The world of science lost a great man this weekend with the death of Sir Harold Kroto, FRS, an exceptional professor of chemistry and an amazing thinker. Harry was a Nobel Prize laureate for his 1985 co-discovery of carbon-60, which he named buckminsterfullerene, after the molecule’s shape, which resembled a geodesic dome. You may know the molecules as a buckyball. Laboratory research leading to the discovery that such molecules could form spontaneously from carbon vapor followed simulations of chemical reactions in the atmospheres of red giant stars.
I was fortunate to meet Harry and listen to his spectacular lecture at the 2014 Starmus Festival, in Tenerife. He and I subsequently joined the Starmus Festival board last year. Like many of the smartest people on the planet, Harry was also very down to Earth, warm, and kind. After somewhat tentatively introducing myself to him, he simply blurted out, “Just call me Harry.”
Harry Kroto was born in Wisbech, Cambridgeshire, England, a few weeks after the start of the Second World War. Fascinated by a Meccano set as a child, he determined to become a scientist. He had been born into a Jewish family with the surname Krotoschiner, which he later truncated, and he stated that, “religion never made much sense to me.”
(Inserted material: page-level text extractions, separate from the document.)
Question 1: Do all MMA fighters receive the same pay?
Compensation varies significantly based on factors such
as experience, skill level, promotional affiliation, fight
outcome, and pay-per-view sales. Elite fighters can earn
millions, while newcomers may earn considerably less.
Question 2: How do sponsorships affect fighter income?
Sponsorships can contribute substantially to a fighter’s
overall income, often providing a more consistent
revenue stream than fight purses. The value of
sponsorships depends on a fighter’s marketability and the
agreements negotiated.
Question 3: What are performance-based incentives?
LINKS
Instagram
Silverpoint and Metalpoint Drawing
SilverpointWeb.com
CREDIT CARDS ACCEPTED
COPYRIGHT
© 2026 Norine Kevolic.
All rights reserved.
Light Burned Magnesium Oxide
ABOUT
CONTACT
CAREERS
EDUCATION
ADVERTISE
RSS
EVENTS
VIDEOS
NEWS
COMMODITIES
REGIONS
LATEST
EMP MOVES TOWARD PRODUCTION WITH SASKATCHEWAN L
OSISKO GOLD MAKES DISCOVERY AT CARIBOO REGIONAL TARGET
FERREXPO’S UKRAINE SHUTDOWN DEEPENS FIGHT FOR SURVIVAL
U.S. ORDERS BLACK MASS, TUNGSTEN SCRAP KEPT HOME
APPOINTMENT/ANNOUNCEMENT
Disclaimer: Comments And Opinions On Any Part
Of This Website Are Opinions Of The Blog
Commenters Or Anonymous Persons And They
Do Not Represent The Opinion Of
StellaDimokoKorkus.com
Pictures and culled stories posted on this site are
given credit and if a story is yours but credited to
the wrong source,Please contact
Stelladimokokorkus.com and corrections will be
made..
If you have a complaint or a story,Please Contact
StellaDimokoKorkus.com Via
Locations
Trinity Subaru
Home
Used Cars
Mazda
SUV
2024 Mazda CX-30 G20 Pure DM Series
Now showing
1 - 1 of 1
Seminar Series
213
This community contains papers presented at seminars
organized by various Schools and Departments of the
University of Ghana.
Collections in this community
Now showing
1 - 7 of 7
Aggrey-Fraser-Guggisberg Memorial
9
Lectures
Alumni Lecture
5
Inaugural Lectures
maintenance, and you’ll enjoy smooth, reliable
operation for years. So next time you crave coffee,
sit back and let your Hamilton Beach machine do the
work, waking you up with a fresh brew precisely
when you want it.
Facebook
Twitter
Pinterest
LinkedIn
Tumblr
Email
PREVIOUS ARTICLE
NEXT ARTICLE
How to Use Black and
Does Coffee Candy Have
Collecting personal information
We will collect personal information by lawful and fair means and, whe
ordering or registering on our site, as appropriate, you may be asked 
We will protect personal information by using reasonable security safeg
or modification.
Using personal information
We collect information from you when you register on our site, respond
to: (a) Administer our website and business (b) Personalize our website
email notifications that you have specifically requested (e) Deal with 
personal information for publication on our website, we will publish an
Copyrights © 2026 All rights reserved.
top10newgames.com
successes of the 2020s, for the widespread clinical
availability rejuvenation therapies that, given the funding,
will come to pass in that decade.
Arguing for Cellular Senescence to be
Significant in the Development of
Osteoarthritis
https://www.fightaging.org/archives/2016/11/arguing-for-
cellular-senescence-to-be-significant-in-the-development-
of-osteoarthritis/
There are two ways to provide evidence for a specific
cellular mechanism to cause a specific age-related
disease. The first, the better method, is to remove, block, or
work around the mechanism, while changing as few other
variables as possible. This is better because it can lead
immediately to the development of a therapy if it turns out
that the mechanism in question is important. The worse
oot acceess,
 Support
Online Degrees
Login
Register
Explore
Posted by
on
Harry was not only a highly accomplished chemist, but also a talented designer. His talks presented an exploration of both, with paths of design, pattern recognition, chemistry, physics, and astronomy interwoven throughout. He spent much of his career as a professor at the University of Sussex, and the final years of his professional life at Florida State University in Tallahassee. The Nobel Prize came in 1996, shared with Robert Curl and Richard Smalley. He was proud of his association with the Starmus Festival and also was a strong supporter of Asteroid Day.
Shockingly, several months ago, Harry was diagnosed with motor neuron disease. Harry will be greatly missed. The world of science has taken a big hit and will not be the same without him.